At least back in the day, operation names were indeed random. A given command or formation was assigned an adjective, which was followed by a randomly chosen noun.

One year our adjective was “Imperial.” That sounds cool, but we all laughed about how the random word system would probably send us out on a training ex called “Operation Imperial Margarine.” (Imperial Margarine is a popular brand of the stuff here.) Sure enough a few months later, out we went on Operation Imperial Margarine.

Stuff like “Desert Storm” or “Iraqi Freedom” is, indeed, politically directed. And it is true that operations can be descriptive. Jade Helm sounds random as hell to me.

In typical DoD practice, the first word is a category. So all things JADE might be stateside military exercises or some such. I do not know what the JADE category actually means.

The second word is always simply an arbitrary word picked from a list of approved words spit out by an NSA randomizer. It means nothing exactly on purpose. That way bad guys can’t infer anything from the names JADE HELM vs. JADE BLUEBIRD vs. JADE PIZZA.

During my Cold War days if the duty NCO banged on your door at 0300 yelling, “Lariat Advance!” It meant grab all your crap, Russia is attacking. As far as I know it was totally random.

**I’m not in anyway saying Jade Helm does or does not have another purpose other than exercising, but I doubt they hid their purpose in the name.

Also the actual name is Jade Helm 15 not 5.**

I mention this before, but I still read JADE HELM as Jem’Hadar.:smiley:

Did JADE HELM 4 mysterious disappeared, and is JADE HELM 5 our last best hope for peace?:smiley:

I’m leaving…:stuck_out_tongue:

Random mission names can be changed to sell a high-profile/controversial mission to the public. The U.S. invasion of Panama was called “Operation Blue Spoon” before being renamed “Operation Just Cause” for political reasons.

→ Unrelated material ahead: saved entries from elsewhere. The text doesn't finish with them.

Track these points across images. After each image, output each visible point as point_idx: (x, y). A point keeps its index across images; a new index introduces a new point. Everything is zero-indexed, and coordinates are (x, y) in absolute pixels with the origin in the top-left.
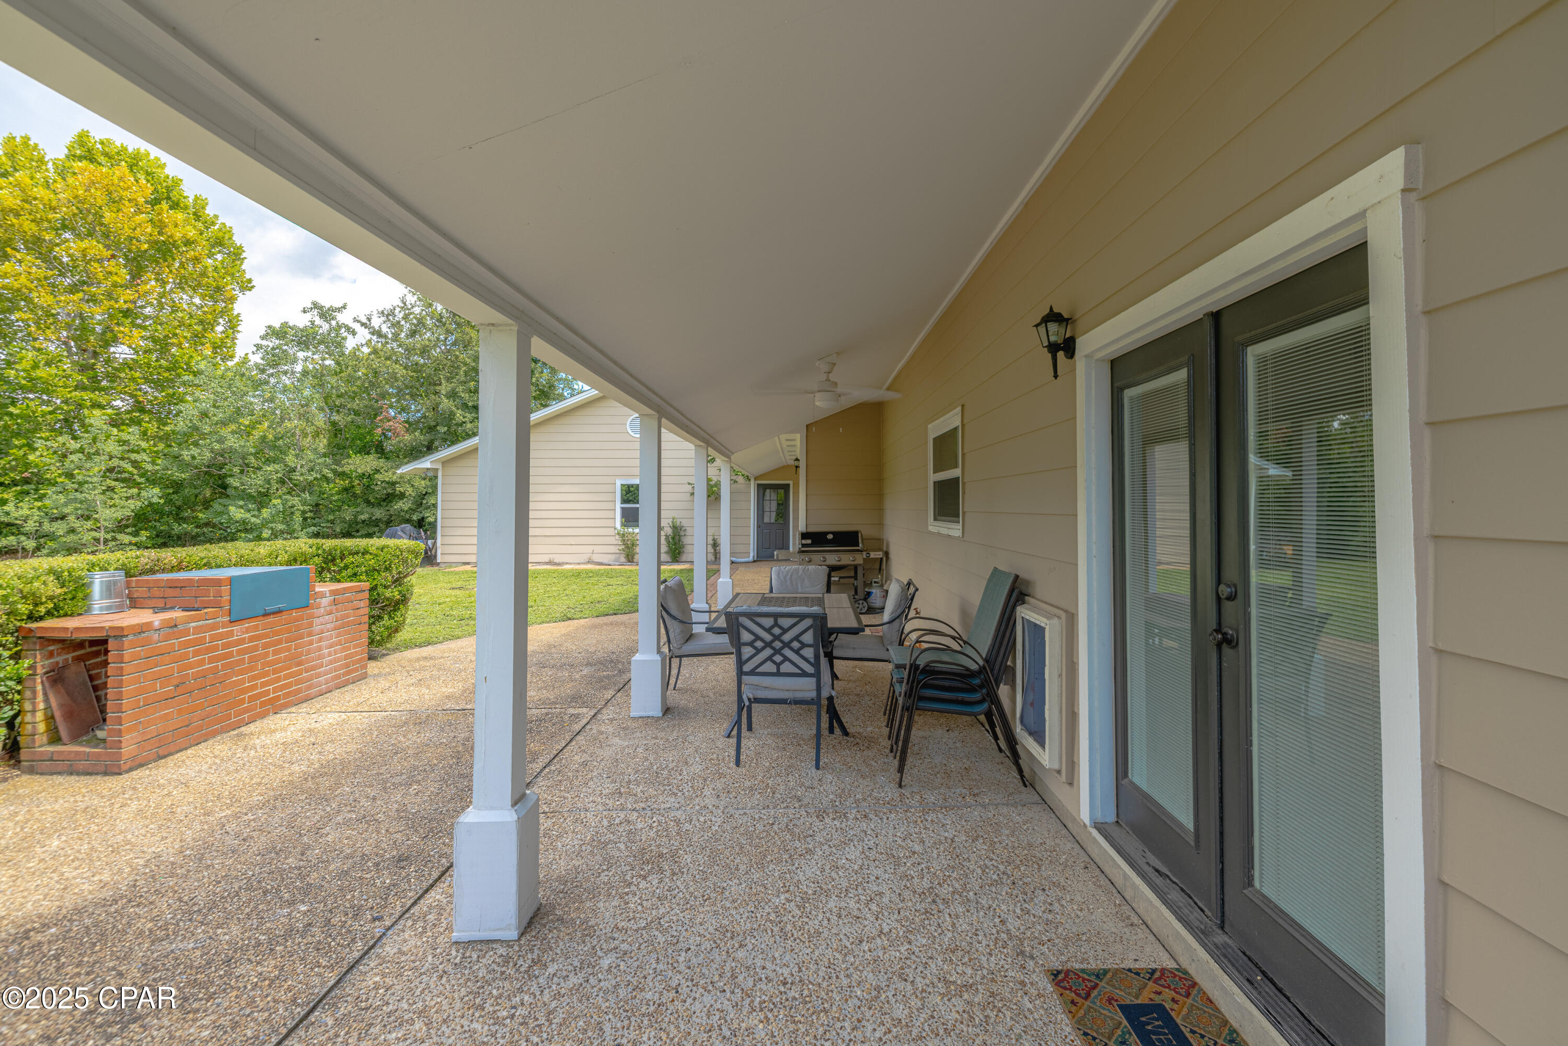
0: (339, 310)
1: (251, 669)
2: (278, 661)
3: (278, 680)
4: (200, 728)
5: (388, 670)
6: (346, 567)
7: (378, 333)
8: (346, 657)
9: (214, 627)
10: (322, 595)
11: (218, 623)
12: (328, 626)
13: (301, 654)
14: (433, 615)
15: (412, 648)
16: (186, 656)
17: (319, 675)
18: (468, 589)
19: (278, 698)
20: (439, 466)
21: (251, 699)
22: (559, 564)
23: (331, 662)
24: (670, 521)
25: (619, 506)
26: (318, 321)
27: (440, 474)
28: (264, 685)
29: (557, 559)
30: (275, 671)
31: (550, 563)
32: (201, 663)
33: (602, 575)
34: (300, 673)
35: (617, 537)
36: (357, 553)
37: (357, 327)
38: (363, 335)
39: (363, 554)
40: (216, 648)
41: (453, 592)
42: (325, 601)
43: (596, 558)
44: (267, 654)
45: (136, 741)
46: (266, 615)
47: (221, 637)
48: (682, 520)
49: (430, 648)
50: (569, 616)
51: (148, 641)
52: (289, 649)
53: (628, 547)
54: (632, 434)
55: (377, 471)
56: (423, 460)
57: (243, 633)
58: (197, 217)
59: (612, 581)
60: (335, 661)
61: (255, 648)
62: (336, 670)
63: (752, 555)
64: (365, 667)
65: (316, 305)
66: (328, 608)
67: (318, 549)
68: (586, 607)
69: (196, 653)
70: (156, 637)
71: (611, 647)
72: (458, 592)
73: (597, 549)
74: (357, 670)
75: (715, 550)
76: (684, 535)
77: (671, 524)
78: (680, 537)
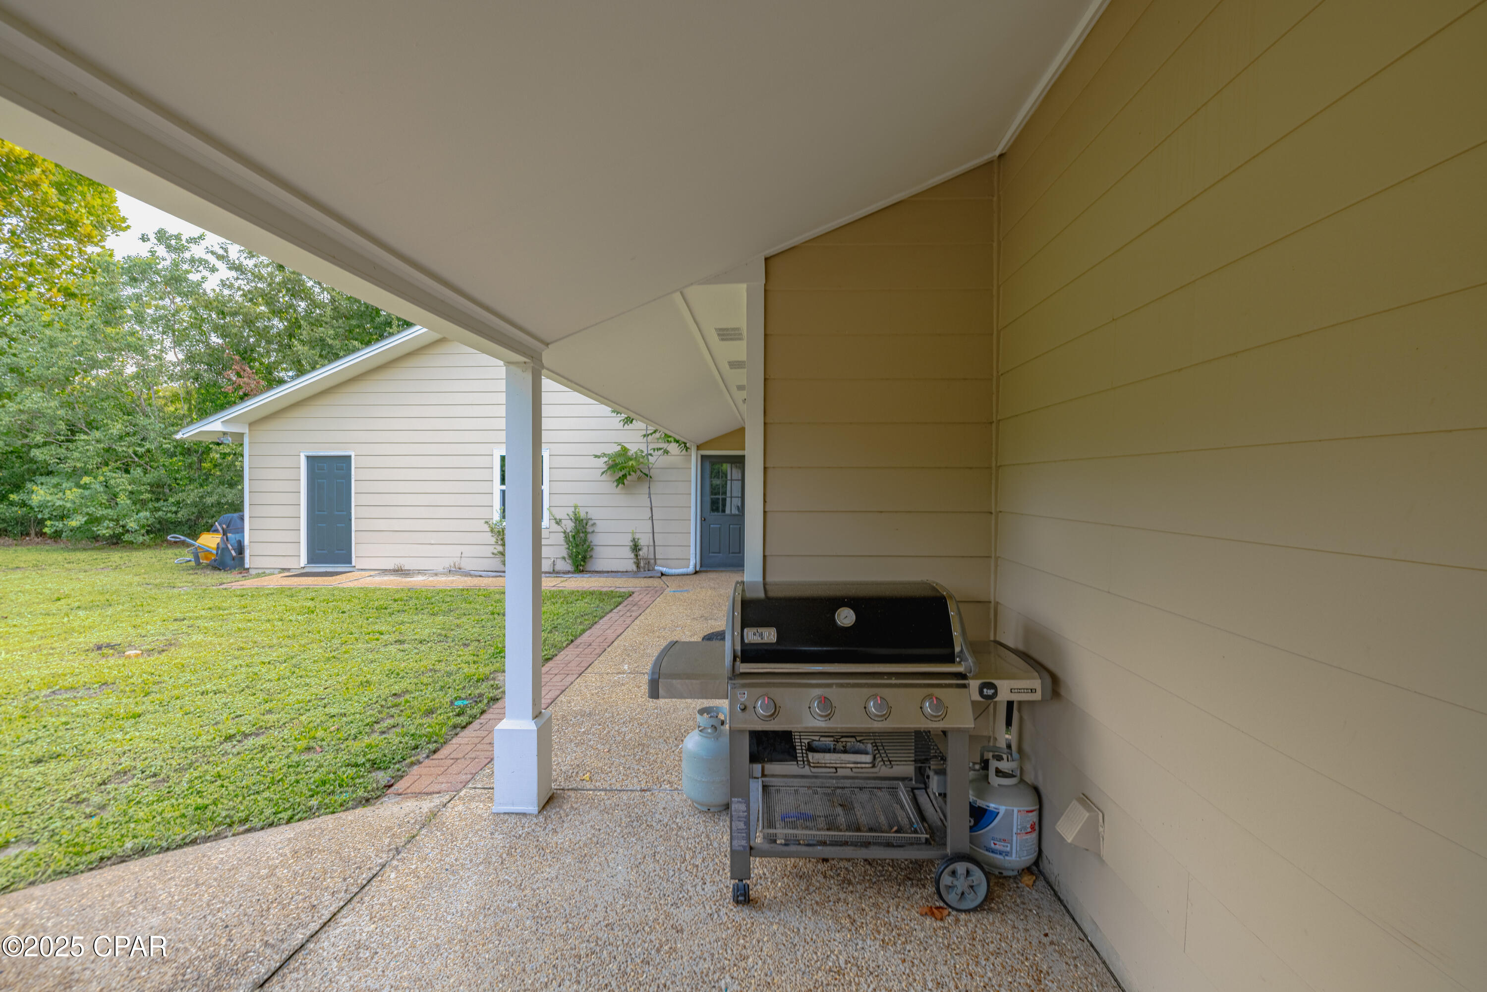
0: (196, 241)
20: (246, 430)
24: (570, 511)
25: (498, 487)
27: (246, 441)
29: (408, 564)
31: (399, 571)
37: (212, 260)
43: (467, 565)
48: (589, 510)
56: (211, 419)
63: (693, 563)
65: (161, 234)
73: (468, 551)
75: (637, 556)
76: (593, 532)
77: (572, 516)
78: (586, 533)
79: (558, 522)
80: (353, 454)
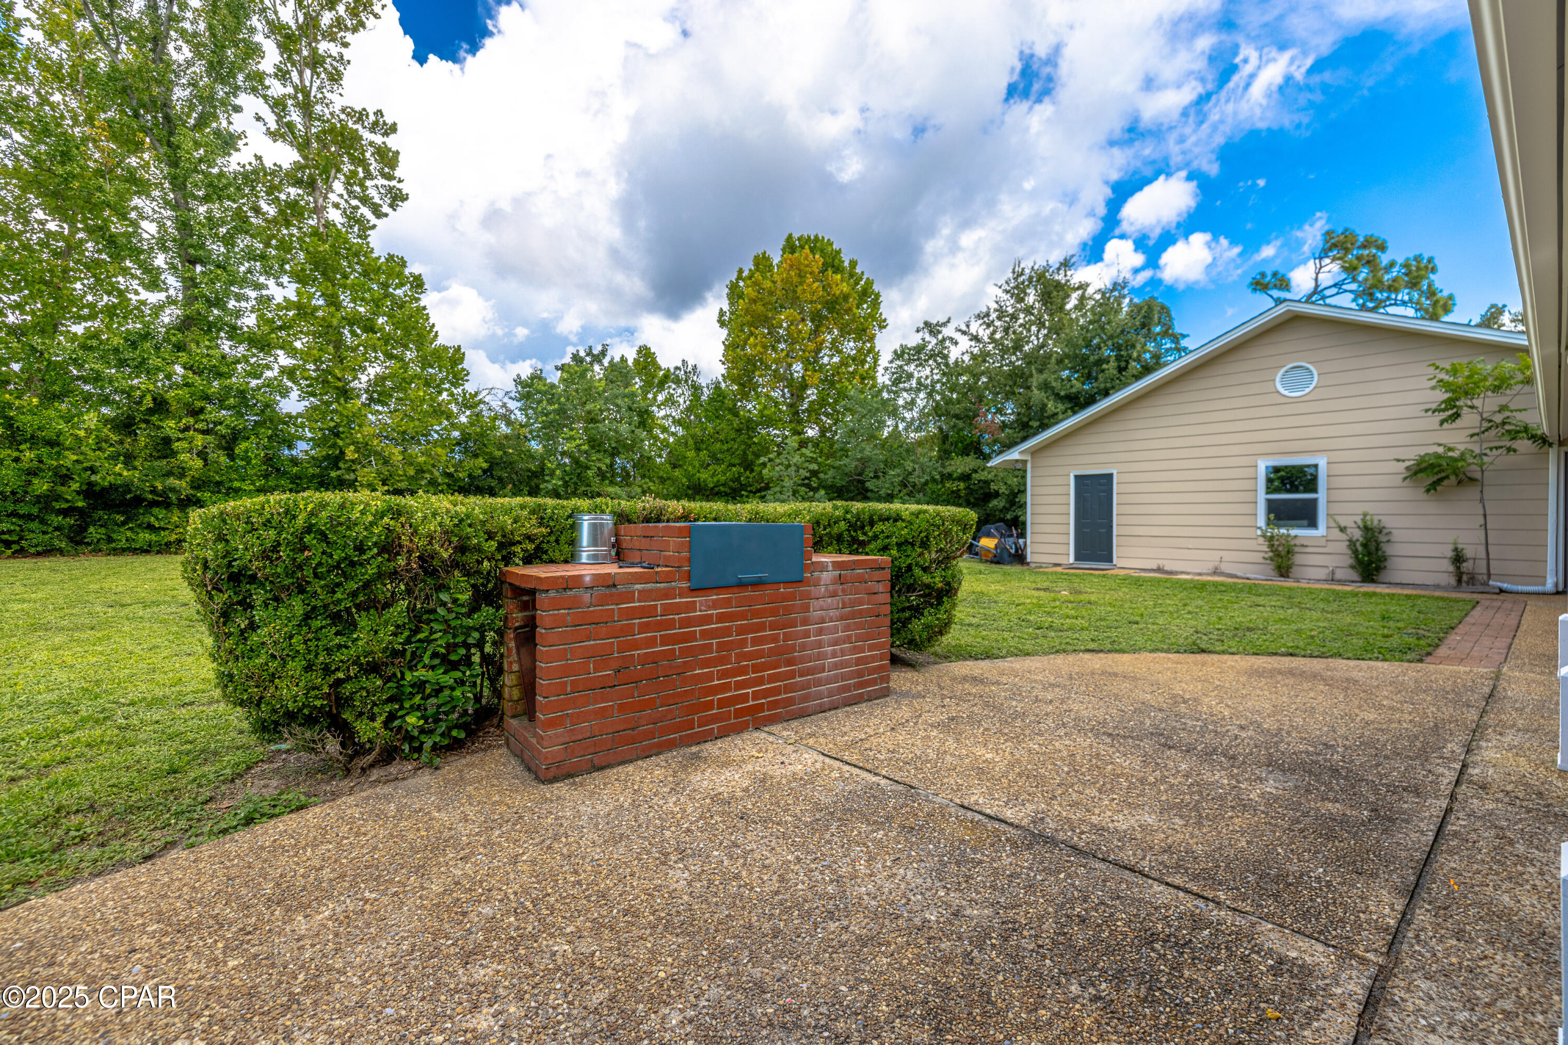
0: (944, 324)
1: (721, 660)
2: (760, 654)
3: (760, 681)
4: (651, 735)
5: (920, 688)
6: (876, 537)
7: (976, 338)
8: (859, 661)
9: (667, 594)
10: (822, 567)
11: (674, 589)
12: (832, 613)
13: (793, 649)
14: (1006, 618)
15: (965, 659)
16: (629, 630)
17: (818, 683)
18: (1054, 591)
19: (760, 708)
20: (1027, 457)
21: (722, 703)
22: (1171, 573)
23: (836, 666)
24: (1358, 519)
25: (1262, 496)
26: (928, 337)
27: (1029, 466)
28: (739, 685)
29: (1169, 565)
30: (756, 669)
31: (1159, 570)
32: (651, 642)
33: (1241, 590)
34: (792, 675)
35: (1261, 540)
36: (888, 519)
37: (958, 336)
38: (965, 343)
39: (896, 520)
40: (670, 624)
41: (1036, 593)
42: (826, 577)
43: (1231, 568)
44: (743, 643)
45: (563, 740)
46: (742, 585)
47: (677, 608)
48: (1382, 519)
49: (985, 664)
50: (1203, 646)
51: (574, 603)
52: (775, 639)
53: (1278, 555)
54: (1286, 393)
55: (976, 471)
56: (1013, 450)
57: (709, 608)
58: (851, 275)
59: (1261, 600)
60: (842, 665)
61: (727, 632)
62: (844, 677)
63: (1552, 581)
64: (887, 679)
65: (927, 324)
66: (831, 588)
67: (847, 512)
68: (1229, 634)
69: (644, 628)
70: (587, 597)
71: (1316, 728)
72: (1042, 593)
73: (1227, 556)
74: (873, 682)
75: (1458, 568)
76: (1388, 541)
77: (1361, 524)
78: (1378, 544)
79: (1343, 530)
80: (1115, 472)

This fits well with the ‘HAVE’ programs. Thank you.

It might be in one of those too, but I recall the topic of randomizing operation names came up in Hunt for Red October, where the name assigned was something musical – Mandolin, IIRC – which results (slightly humorously) in Jack Ryan sending messages back to the CIA “coded” by belaboring the mandolin concert theme: e.g., “concert scheduled for tonight, expect positive reviews” (made contact, going OK but not final success) or “concert went well, excellent reviews” (success).

JADE HELM 1-4 were…not entirely successful. JADE HELM 5 is a totally new approach.

I’m not aware of any other exercise using the term “Jade.”

One somewhat analagous exercise for Army Special Operations Command is Robin Sage, in which A-teams are deployed to parts of North Carolina – excuse me, “Pineland” – for a capstone exercise.

Like was mentioned earlier, I think the convention of having the first word be descriptive of a category of things is not as readily applied to exercises. As was said before, we’ve all heard of Cobra Gold in Thailand, but I’m not familiar with a Cobra Chicken in the Philippines or a Cobra Hooker in… well, that would probably be in Thailand, too.